On Another Planet
If you’ve never been to a science fiction or fantasy convention, you probably have an image of one as a mixture of some Addams Family gathering and a multitude of Comic Book Guy characters from The Simpsons. And if that’s what you think, then you’re very wrong.
Well . . . okay, you’re half right.
Before I got published, I had never attended a fantasy or science fiction event, but I have since been to a lot of different types of arts and literary festivals, and I’ve done hundreds of events in all types of venues. And I continue to be surprised at how, in the publishing world, the different genres glare suspiciously over the hedges at each other, wondering at the activities of their neighbours.
And no group is treated with more suspicion and misunderstanding than the geeks on the Other Side – that category that includes sci-fi, fantasy, comics, alternative history, supernatural romance, horror and various other mutated little branches of entertainment. To its fans, it’s known as ‘Genre’ fiction. That is how I shall refer to it from here on, partly because it’s shorter, and . . . well, partly because I’m little bit scared of those hardcore fans.
So, for the sake of those who have never been to one, here are my Top Ten Tips for attending a genre convention, or ‘con’ as they’re known to the initiated:
- Leave your bloody Star Trek uniform at home. Contrary to popular belief, very few people at cons wear ‘character’ costumes. That’s more of an American thing. That said, the Genre crowd are a very liberal bunch and tend to let their weirdness and alternative fashions show in a friendly crowd, so wearing a costume, or brandishing a medieval weapon, falls into the same category as other funny habits, like being a smoker or a vegan.

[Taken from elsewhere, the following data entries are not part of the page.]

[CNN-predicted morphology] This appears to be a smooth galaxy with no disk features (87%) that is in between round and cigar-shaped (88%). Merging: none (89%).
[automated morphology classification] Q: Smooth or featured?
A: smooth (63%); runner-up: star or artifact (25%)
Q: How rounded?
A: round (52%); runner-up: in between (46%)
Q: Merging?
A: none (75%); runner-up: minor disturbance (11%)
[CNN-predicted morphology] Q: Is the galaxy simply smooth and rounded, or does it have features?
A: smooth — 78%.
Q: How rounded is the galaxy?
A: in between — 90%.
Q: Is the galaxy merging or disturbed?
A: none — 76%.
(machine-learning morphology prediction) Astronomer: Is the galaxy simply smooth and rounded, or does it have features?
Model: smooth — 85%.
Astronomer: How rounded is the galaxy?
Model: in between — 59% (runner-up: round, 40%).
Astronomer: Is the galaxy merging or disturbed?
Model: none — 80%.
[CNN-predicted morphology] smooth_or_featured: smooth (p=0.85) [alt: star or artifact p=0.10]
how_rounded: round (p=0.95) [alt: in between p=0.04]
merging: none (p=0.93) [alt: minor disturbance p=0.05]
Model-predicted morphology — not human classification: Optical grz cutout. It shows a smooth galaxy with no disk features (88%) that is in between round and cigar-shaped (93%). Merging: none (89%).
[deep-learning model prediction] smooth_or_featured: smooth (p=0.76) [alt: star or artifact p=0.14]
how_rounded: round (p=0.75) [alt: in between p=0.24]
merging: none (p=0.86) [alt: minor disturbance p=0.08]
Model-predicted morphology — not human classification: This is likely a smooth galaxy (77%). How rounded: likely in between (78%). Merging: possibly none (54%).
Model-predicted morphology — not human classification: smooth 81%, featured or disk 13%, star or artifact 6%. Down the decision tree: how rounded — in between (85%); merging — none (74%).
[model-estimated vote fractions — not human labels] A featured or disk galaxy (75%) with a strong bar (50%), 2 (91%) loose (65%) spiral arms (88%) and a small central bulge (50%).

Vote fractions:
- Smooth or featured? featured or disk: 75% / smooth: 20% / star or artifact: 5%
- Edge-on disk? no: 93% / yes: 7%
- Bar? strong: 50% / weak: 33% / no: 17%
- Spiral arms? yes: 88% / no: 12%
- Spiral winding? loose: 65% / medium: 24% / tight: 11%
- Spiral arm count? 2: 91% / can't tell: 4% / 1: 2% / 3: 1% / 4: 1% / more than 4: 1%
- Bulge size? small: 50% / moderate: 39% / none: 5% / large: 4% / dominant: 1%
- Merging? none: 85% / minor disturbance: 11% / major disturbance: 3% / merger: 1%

- Have FUN. Cons are places where imagination, intelligence, expression and especially humour are the currency. You go there to have a laugh. People at cons are funny . . . and a lot of the time it’s deliberate. And if it’s not, be kind and laugh in another direction.
- Get involved in bizarre conversations. I have taken part in panels on, or discussions about, among other things: censorship in young adult books; the different types of apple; daft uses for the web; fan fiction; ranges of alcoholic drinks; online computer games; mankind’s constant need for fear of disaster; the gruesome details of medieval history; evolution; comic illustration and the mad world of quantum mechanics.
- Learn the difference between cyberpunk and steampunk. You could think of cyberpunk as ‘high-tech and low-lifes’. It’s a highly popular, funky, gritty, grotty type of science fiction with guerilla hackers and ruthless corporations. In contrast to this is steampunk, a type of Victorian or Steam Age sci-fi, which is all the rage at the moment. Think mechanical machinery rather than electronics. Victorian civility and opium drug dens. It is also affecting fashions at cons. Costumes aren’t really my thing, but I am a fan of steampunk and am more than happy for women to go round dressed in high boots and corsets if they so desire.
- Big sharp teeth and pale skin are sexy, and black is the new black. Supernatural romance is huge, and again, while there are no set costumes, it does affect fashion. The most popular female trends tend to be towards girly goth – pale-skinned, red lips, black everything else . . . but in a cheerful way. If you think girls swooning over the undead is a bit sad, bear in mind that half the reason lads watch vampire films is for the hot busty vamps with fangs. I know they do it for me.
- If you go down to the cons today, look out for the Beeblebears. A bit further out on the oddity spectrum are the proud owners of these two-headed, three-armed teddy bears. They held a picnic at the last Eastercon, where they all sat round and conversed through their cuddly companions. Even at a Genre convention, this was considered a bit strange.
- If you see any transvestites, don’t stare. Nobody else does. In a convention where you might see Victorian adventurers, vampire-like Goths, mutant teddy bears and all sorts of other uninhibited characters, a guy in women’s clothes just isn’t that weird.
- Don’t promote your work. In some arenas, discussing your work is almost considered bad form, as is bringing books to sell. This is a frustrating feature if you’re trying to publicize your latest release, which is the reason most creators are there in the first place.
- If you think everybody else is strange, that makes you the strange one.
- Find your inner geek. If you don’t think you have one, consider this: according to IMDb, only three of the Top Twenty grossing films of all time don’t fall into sci-fi, fantasy or comic genres. In the BBC’s The Big Read, voted for by people across the UK, six of the Top Ten books fell into these categories, including the winner, The Lord of the Rings. Face it, there’s a little bit of geek in all of us.